Ora, ho un problema con le sfide: le perdo. Non sono competitiva, mi prende la tachicardia e l’ansia da prestazione e alla fine vince sempre la sindrome dell’impostore. Gli altri credono che tu sappia fare qualcosa ma tu sai che non è vero.
In questo preciso momento poi fatico molto a definirmi benedetta, vuoi per la convivenza forzata sine die, vuoi per l’isteria che ormai regna sovrana -chi ha finito le gocciole?
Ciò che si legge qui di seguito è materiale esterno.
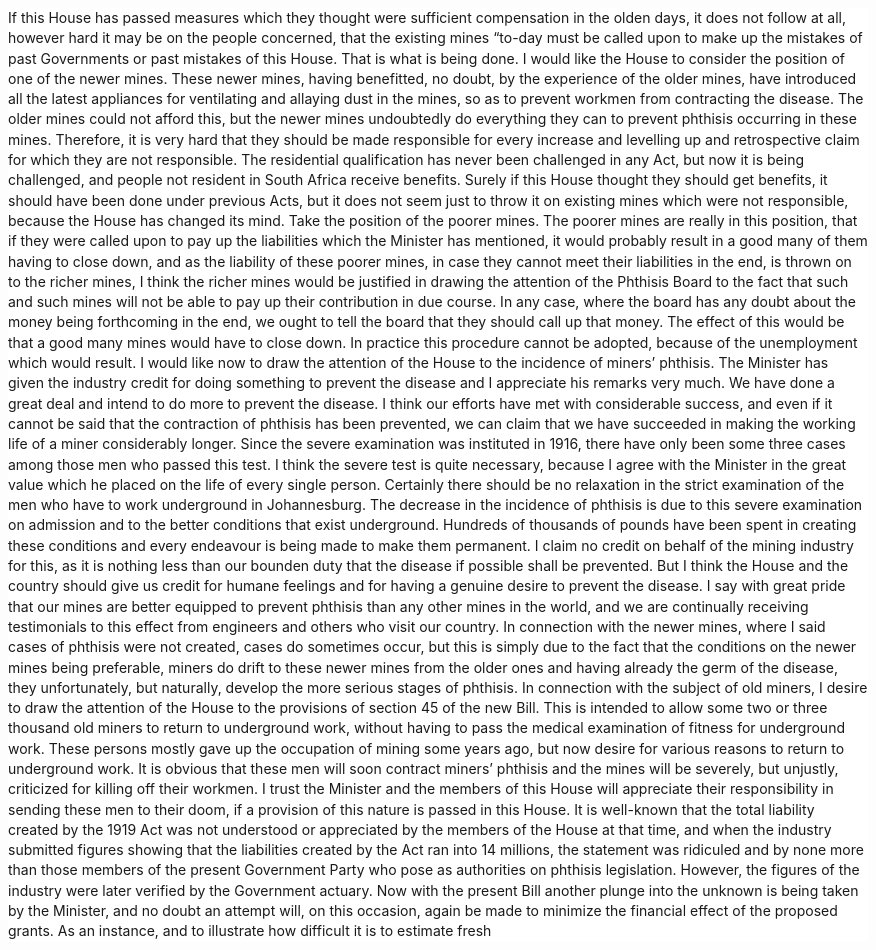 <p>If this House has passed measures which they thought were sufficient compensation in the olden days, it does not follow at all, however hard it may be on the people concerned, that the existing mines &#x201C;to-day must be called upon to make up the mistakes of past Governments or past mistakes of this House. That is what is being done. I would like the House to consider the position of one of the newer mines. These newer mines, having benefitted, no doubt, by the experience of the older mines, have introduced all the latest appliances for ventilating and allaying dust in the mines, so as to prevent workmen from contracting the disease. The older mines could not afford this, but the newer mines undoubtedly do everything they can to prevent phthisis occurring in these mines. Therefore, it is very hard that they should be made responsible for every increase and levelling up and retrospective claim for which they are not responsible. The residential qualification has never been challenged in any Act, but now it is being challenged, and people not resident in South Africa receive benefits. Surely if this House thought they should get benefits, it should have been done under previous Acts, but it does not seem just to throw it on existing mines which were not responsible, because the House has changed its mind. Take the position of the poorer mines. The poorer mines are really in this position, that if they were called upon to pay up the liabilities which the Minister has mentioned, it would probably result in a good many of them having to close down, and as the liability of these poorer mines, in case they cannot meet their liabilities <span class="col_1461-1462" refersTo="page_0811"/>in the end, is thrown on to the richer mines, I think the richer mines would be justified in drawing the attention of the Phthisis Board to the fact that such and such mines will not be able to pay up their contribution in due course. In any case, where the board has any doubt about the money being forthcoming in the end, we ought to tell the board that they should call up that money. The effect of this would be that a good many mines would have to close down. In practice this procedure cannot be adopted, because of the unemployment which would result. I would like now to draw the attention of the House to the incidence of miners&#x2019; phthisis. The Minister has given the industry credit for doing something to prevent the disease and I appreciate his remarks very much. We have done a great deal and intend to do more to prevent the disease. I think our efforts have met with considerable success, and even if it cannot be said that the contraction of phthisis has been prevented, we can claim that we have succeeded in making the working life of a miner considerably longer. Since the severe examination was instituted in 1916, there have only been some three cases among those men who passed this test. I think the severe test is quite necessary, because I agree with the Minister in the great value which he placed on the life of every single person. Certainly there should be no relaxation in the strict examination of the men who have to work underground in Johannesburg. The decrease in the incidence of phthisis is due to this severe examination on admission and to the better conditions that exist underground. Hundreds of thousands of pounds have been spent in creating these conditions and every endeavour is being made to make them permanent. I claim no credit on behalf of the mining industry for this, as it is nothing less than our bounden duty that the disease if possible shall be prevented. But I think the House and the country should give us credit for humane feelings and for having a genuine desire to prevent the disease. I say with great pride that our mines are better equipped to prevent phthisis than any other mines in the world, and we are continually receiving testimonials to this effect from engineers and others who visit our country. In connection with the newer mines, where I said cases of phthisis were not created, cases do sometimes occur, but this is simply due to the fact that the conditions on the newer mines being preferable, miners do drift to these newer mines from the older ones and having already the germ of the disease, they unfortunately, but naturally, develop the more serious stages of phthisis. In connection with the subject of old miners, I desire to draw the attention of the House to the provisions of section 45 of the new Bill. This is intended to allow some two or three thousand old miners to return to underground work, without having to pass the medical examination of fitness for underground work. These persons mostly gave up the occupation of mining some years ago, but now desire for various reasons to return to underground work. It is obvious that these men will soon contract miners&#x2019; phthisis and the mines will be severely, but unjustly, criticized for killing off their workmen. I trust the Minister and the members of this House will appreciate their responsibility in sending these men to their doom, if a provision of this nature is passed in this House. It is well-known that the total liability created by the 1919 Act was not understood or appreciated by the members of the House at that time, and when the industry submitted figures showing that the liabilities created by the Act ran into 14 millions, the statement was ridiculed and by none more than those members of the present Government Party who pose as authorities on phthisis legislation. However, the figures of the industry were later verified by the Government actuary. Now with the present Bill another plunge into the unknown is being taken by the Minister, and no doubt an attempt will, on this occasion, again be made to minimize the financial effect of the proposed grants. As an instance, and to illustrate how difficult it is to estimate fresh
Ho detto chi ha finito le gocciole??? Il responsabile si presenti e non gli accadrà niente- vuoi per la pazienza esaurita a febbraio e che Amazon non consegna più.
Vuoi che i principi educativi ai tempi del Coronavirus abitano maglie più larghe -ho detto dieci ore di cellulare, non un minuto di più!- vuoi che per trovare una stanza solo per me devo prenotare tre settimane prima e poi recensirla su Tripadvisor.
Quindi vi proporrei l’istantanea di questo momento, per rendere appieno l’idea della grazia che è scesa su di me, madre.
Il primogenito coi pantaloni del pigiama di Natale partecipa a una gara di rutti con gli amici su Zoom.
La mezzana insegue la piccola con una pinzetta per le sopracciglia, al grido di “io ti salverò dal mono ciglio”, la piccola scappa seguita a ruota dal gatto che si ferma giusto in tempo per vomitare sulle scale.
La sfida per la santità è tutta in discesa, ormai, quella per la sanità mentale è persa.